Entre o seu pessimismo e optimismo, fica a dúvida. Acredita que vamos
ser capazes de ultrapassar a emergência actual ou a tarefa é demasiado
grande e são demasiados os obstáculos?
Terminava com o triângulo, que é uma pequena teoria que me custou a
construir e que acho serena. A questão do futuro, do optimismo e pessimismo
joga-se em três tabuleiros. Um é o do conhecimento. Tudo o que conhecemos
hoje aponta no sentido da dificuldade. Se apenas dependêssemos do
conhecimento, seria pessimista. Outra coisa é o que nós não conhecemos. O
que nós não conhecemos não é só a ignorância, não depende só da nossa
finitude e imperfeição. Depende também da riqueza e complexidade do mundo.
O mundo pode ter surpresas. Depois temos o terceiro tabuleiro e aí só depende
de nós, que é aquilo que podemos fazer. Qual o lugar e posição que temos
neste drama existencial. Ao mesmo tempo é uma época extraordinária, todos
nós podemos ter significado. É uma época em que não há razões para tédio.
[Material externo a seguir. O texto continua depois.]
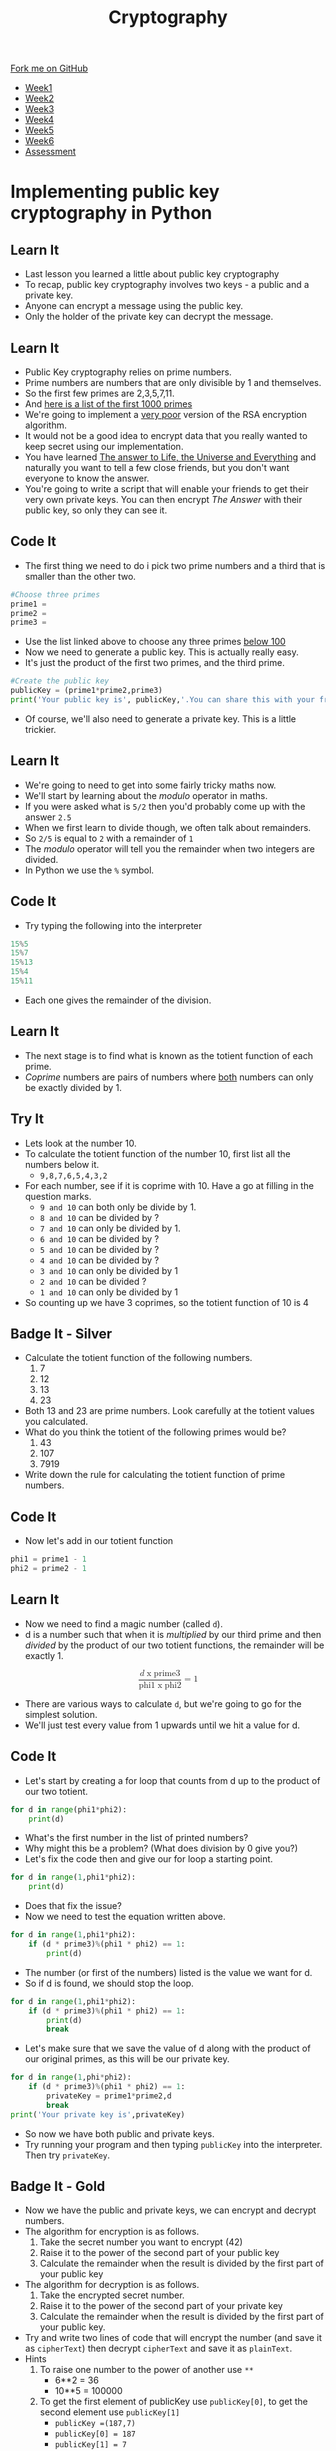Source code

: 
#+STARTUP:indent
#+HTML_HEAD: <link rel="stylesheet" type="text/css" href="css/styles.css"/>
#+HTML_HEAD_EXTRA: <link href='http://fonts.googleapis.com/css?family=Ubuntu+Mono|Ubuntu' rel='stylesheet' type='text/css'>
#+HTML_HEAD_EXTRA: <script src="http://ajax.googleapis.com/ajax/libs/jquery/1.9.1/jquery.min.js" type="text/javascript"></script>
#+HTML_HEAD_EXTRA: <script src="js/navbar.js" type="text/javascript"></script>
#+OPTIONS: f:nil author:nil num:1 creator:nil timestamp:nil toc:nil

#+TITLE: Cryptography
#+AUTHOR: Marc Scott

#+BEGIN_HTML
  <div class="github-fork-ribbon-wrapper left">
    <div class="github-fork-ribbon">
      <a href="https://github.com/MarcScott/8-CS-Cryptography">Fork me on GitHub</a>
    </div>
  </div>
<div id="stickyribbon">
    <ul>
      <li><a href="1_Lesson.html">Week1</a></li>
      <li><a href="2_Lesson.html">Week2</a></li>
      <li><a href="3_Lesson.html">Week3</a></li>
      <li><a href="4_Lesson.html">Week4</a></li>
      <li><a href="5_Lesson.html">Week5</a></li>
      <li><a href="6_Lesson.html">Week6</a></li>
      <li><a href="assessment.html">Assessment</a></li>

    </ul>
  </div>
#+END_HTML
* COMMENT Use as a template
:PROPERTIES:
:HTML_CONTAINER_CLASS: activity
:END:
** Learn It
:PROPERTIES:
:HTML_CONTAINER_CLASS: learn
:END:

** Research It
:PROPERTIES:
:HTML_CONTAINER_CLASS: research
:END:

** Design It
:PROPERTIES:
:HTML_CONTAINER_CLASS: design
:END:

** Build It
:PROPERTIES:
:HTML_CONTAINER_CLASS: build
:END:

** Test It
:PROPERTIES:
:HTML_CONTAINER_CLASS: test
:END:

** Run It
:PROPERTIES:
:HTML_CONTAINER_CLASS: run
:END:

** Document It
:PROPERTIES:
:HTML_CONTAINER_CLASS: document
:END:

** Code It
:PROPERTIES:
:HTML_CONTAINER_CLASS: code
:END:

** Program It
:PROPERTIES:
:HTML_CONTAINER_CLASS: program
:END:

** Try It
:PROPERTIES:
:HTML_CONTAINER_CLASS: try
:END:

** Badge It
:PROPERTIES:
:HTML_CONTAINER_CLASS: badge
:END:

** Save It
:PROPERTIES:
:HTML_CONTAINER_CLASS: save
:END:

* Implementing public key cryptography in Python
:PROPERTIES:
:HTML_CONTAINER_CLASS: activity
:END:
** Learn It
:PROPERTIES:
:HTML_CONTAINER_CLASS: learn
:END:
- Last lesson you learned a little about public key cryptography
- To recap, public key cryptography involves two keys - a public and a private key.
- Anyone can encrypt a message using the public key.
- Only the holder of the private key can decrypt the message.
** Learn It
:PROPERTIES:
:HTML_CONTAINER_CLASS: learn
:END:
- Public Key cryptography relies on prime numbers.
- Prime numbers are numbers that are only divisible by 1 and themselves.
- So the first few primes are 2,3,5,7,11.
- And [[http://primes.utm.edu/lists/small/1000.txt][here is a list of the first 1000 primes]]
- We're going to implement a _very poor_ version of the RSA encryption algorithm.
- It would not be a good idea to encrypt data that you really wanted to keep secret using our implementation.
- You have learned [[http://lmgtfy.com/?q=What+is+the+answer+to+Life%2C+the+Universe+and+Everything][The answer to Life, the Universe and Everything]] and naturally you want to tell a few close friends, but you don't want everyone to know the answer.
- You're going to write a script that will enable your friends to get their very own private keys. You can then encrypt /The Answer/ with their public key, so only they can see it.
** Code It
:PROPERTIES:
:HTML_CONTAINER_CLASS: code
:END:
- The first thing we need to do i pick two prime numbers and a third that is smaller than the other two.
#+begin_src python
#Choose three primes
prime1 =
prime2 =
prime3 =
#+end_src
- Use the list linked above to choose any three primes _below 100_
- Now we need to generate a public key. This is actually really easy.
- It's just the product of the first two primes, and the third prime.
#+begin_src python
#Create the public key
publicKey = (prime1*prime2,prime3)
print('Your public key is', publicKey,'.You can share this with your friends')
#+end_src
- Of course, we'll also need to generate a private key. This is a little trickier.
** Learn It
:PROPERTIES:
:HTML_CONTAINER_CLASS: learn
:END:
- We're going to need to get into some fairly tricky maths now.
- We'll start by learning about the /modulo/ operator in maths.
- If you were asked what is =5/2= then you'd probably come up with the answer =2.5=
- When we first learn to divide though, we often talk about remainders.
- So =2/5= is equal to =2= with a remainder of =1=
- The /modulo/ operator will tell you the remainder when two integers are divided.
- In Python we use the =%= symbol.
** Code It
:PROPERTIES:
:HTML_CONTAINER_CLASS: code
:END:
- Try typing the following into the interpreter
#+begin_src python
15%5
15%7
15%13
15%4
15%11
#+end_src
- Each one gives the remainder of the division.
** Learn It
:PROPERTIES:
:HTML_CONTAINER_CLASS: learn
:END:
- The next stage is to find what is known as the totient function of each prime.
- /Coprime/ numbers are pairs of numbers where _both_ numbers can only be exactly divided by 1.
** Try It
:PROPERTIES:
:HTML_CONTAINER_CLASS: try
:END:
- Lets look at the number 10.
- To calculate the totient function of the number 10, first list all the numbers below it.
  - =9,8,7,6,5,4,3,2=
- For each number, see if it is coprime with 10. Have a go at filling in the question marks.
  - =9 and 10= can both only be divide by 1.
  - =8 and 10= can be divided by ?
  - =7 and 10= can only be divided by 1.
  - =6 and 10= can be divided by ?
  - =5 and 10= can be divided by ?
  - =4 and 10= can be divided by ?
  - =3 and 10= can only be divided by 1
  - =2 and 10= can be divided ?
  - =1 and 10= can only be divided by 1
- So counting up we have 3 coprimes, so the totient function of 10 is 4
** Badge It - Silver
:PROPERTIES:
:HTML_CONTAINER_CLASS: badge
:END:
- Calculate the totient function of the following numbers.
  1. 7
  2. 12
  3. 13
  4. 23
- Both 13 and 23 are prime numbers. Look carefully at the totient values you calculated.
- What do you think the totient of the following primes would be?
  1. 43
  2. 107
  3. 7919
- Write down the rule for calculating the totient function of prime numbers.
** Code It
:PROPERTIES:
:HTML_CONTAINER_CLASS: code
:END:
- Now let's add in our totient function
#+begin_src python
phi1 = prime1 - 1
phi2 = prime2 - 1
#+end_src
** Learn It
:PROPERTIES:
:HTML_CONTAINER_CLASS: learn
:END:
- Now we need to find a magic number (called =d=).
- d is a number such that when it is /multiplied/ by our third prime and then /divided/ by the product of our two totient functions, the remainder will be exactly 1.
#+BEGIN_HTML
<div>
<math xmlns='http://www.w3.org/1998/Math/MathML' display='block'>
<mfrac>
<mrow>
<mi>d</mi>
<mo>x</mo>
<mi>prime3</mi>
</mrow>
<mrow>
<mi>phi1</mi>
<mo>x</mo>
<mi>phi2</mi>
</mrow>
</mfrac>
<mo>=</mo>
<mn>1</mn>
</math>
</div>
#+END_HTML
- There are various ways to calculate =d=, but we're going to go for the simplest solution.
- We'll just test every value from 1 upwards until we hit a value for d.
** Code It
:PROPERTIES:
:HTML_CONTAINER_CLASS: code
:END:
- Let's start by creating a for loop that counts from d up to the product of our two totient.
#+begin_src python
  for d in range(phi1*phi2):
      print(d)
#+end_src
- What's the first number in the list of printed numbers?
- Why might this be a problem? (What does division by 0 give you?)
- Let's fix the code then and give our for loop a starting point.
#+begin_src python
  for d in range(1,phi1*phi2):
      print(d)
#+end_src
- Does that fix the issue?
- Now we need to test the equation written above.
#+begin_src python
  for d in range(1,phi1*phi2):
      if (d * prime3)%(phi1 * phi2) == 1:
          print(d)
#+end_src
- The number (or first of the numbers) listed is the value we want for d.
- So if d is found, we should stop the loop.
#+begin_src python
  for d in range(1,phi1*phi2):
      if (d * prime3)%(phi1 * phi2) == 1:
          print(d)
          break
#+end_src
- Let's make sure that we save the value of d along with the product of our original primes, as this will be our private key.
#+begin_src python
  for d in range(1,phi*phi2):
      if (d * prime3)%(phi1 * phi2) == 1:
          privateKey = prime1*prime2,d
          break
  print('Your private key is',privateKey)
#+end_src
- So now we have both public and private keys.
- Try running your program and then typing =publicKey= into the interpreter. Then try =privateKey=.
** Badge It - Gold
:PROPERTIES:
:HTML_CONTAINER_CLASS: badge
:END:
- Now we have the public and private keys, we can encrypt and decrypt numbers.
- The algorithm for encryption is as follows.
  1. Take the secret number you want to encrypt (42)
  2. Raise it to the power of the second part of your public key
  3. Calculate the remainder when the result is divided by the first part of your public key
- The algorithm for decryption is as follows.
  1. Take the encrypted secret number.
  2. Raise it to the power of the second part of your private key
  3. Calculate the remainder when the result is divided by the first part of your public key.
- Try and write two lines of code that will encrypt the number (and save it as =cipherText=) then decrypt =cipherText= and save it as =plainText=.
- Hints
  1. To raise one number to the power of another use =**=
     - 6**2 = 36
     - 10**5 = 100000
  2. To get the first element of publicKey use =publicKey[0]=, to get the second element use =publicKey[1]=
     - =publicKey =(187,7)=
     - =publicKey[0] = 187=
     - =publicKey[1] = 7=
  3. Use modulo =%= to get the remainder of the division.
- Test your code when you are finished by printing =cipherText= and =plainText=
** Test It
:PROPERTIES:
:HTML_CONTAINER_CLASS: test
:END:
- Our algorithm is actually pretty poor, and should never be used for real cryptography.
- While it might encrypt the number 42 well enough, try it with a much larger number.
- What happens?
- Try increasing the size of your prime numbers, using the linked list we used at the start.
- What happens when you use three large primes?
- Real cryptography uses extremely large primes. Why would this be a problem for our algorithm.
** Badge It - Platinum
:PROPERTIES:
:HTML_CONTAINER_CLASS: badge
:END:
- Generate a public and private key (Don't use large prime numbers).
- Write down your public key on a bit of paper and give it to your teacher.
- Your teacher is then going to write you a short message, using numbers.
- Decrypt each number using your private key, then translate it back into text as follows.
- A = 1 up to Z = 26

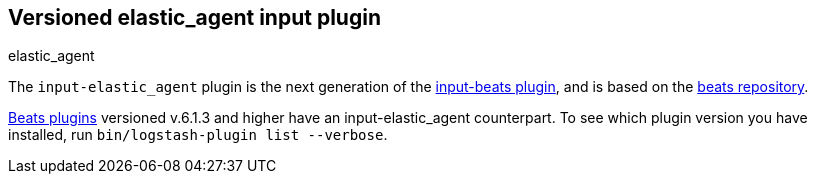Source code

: :plugin: elastic_agent
:type: input

[id="{type}-{plugin}-index"]

== Versioned {plugin} {type} plugin
[subs="attributes"]
++++
<titleabbrev>{plugin}</titleabbrev>
++++

The `input-elastic_agent` plugin is the next generation of the
<<input-beats-index,input-beats plugin>>, and is based on the
https://github.com/logstash-plugins/logstash-input-beats[beats repository].

<<input-beats-index,Beats plugins>> versioned v.6.1.3 and higher have an {type}-{plugin} counterpart.
To see which plugin version you have installed, run 
`bin/logstash-plugin list --verbose`.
Estamos todos envolvidos nestes desafios gigantescos. Não há qualquer
justificação para não fazermos o que tem de ser feito. Diria que quanto mais
um tabuleiro é pessimista mais o outro tem de ser reforçado. Mas acredito
muito neste [o que pode ser feito]. Em 1985 publiquei um livro chamado
Europa: o Risco de Futuro que era sobre a possibilidade de uma guerra nuclear
na Europa. Tínhamos uma situação análoga. Com o que conhecíamos da
História, o cenário de uma guerra nuclear era provável. Há uma altura em que
um dos lados fica mais fraco, neste caso a União Soviética, e pensou-se que
poderia acontecer aí. E aconteceu o Gorbatchov, uma coisa miraculosa, que
não estava no programa. Pouco tempo depois, África do Sul. Desafio-vos a
procurar artigos optimistas sobre o futuro da África do Sul. O consenso
académico era: “cai o Governo do apartheid e temos uma guerra civil racial”,
com quatro milhões de brancos, que são africanos, contra 21 milhões de
negros que foram escravizados e que vão lutar para deixarem de o ser. Vai ser
um massacre. E apareceu o Nelson Mandela. Claro, isto não é bem a mesma
coisa, mas a verdade é que vale sempre a pena lutar.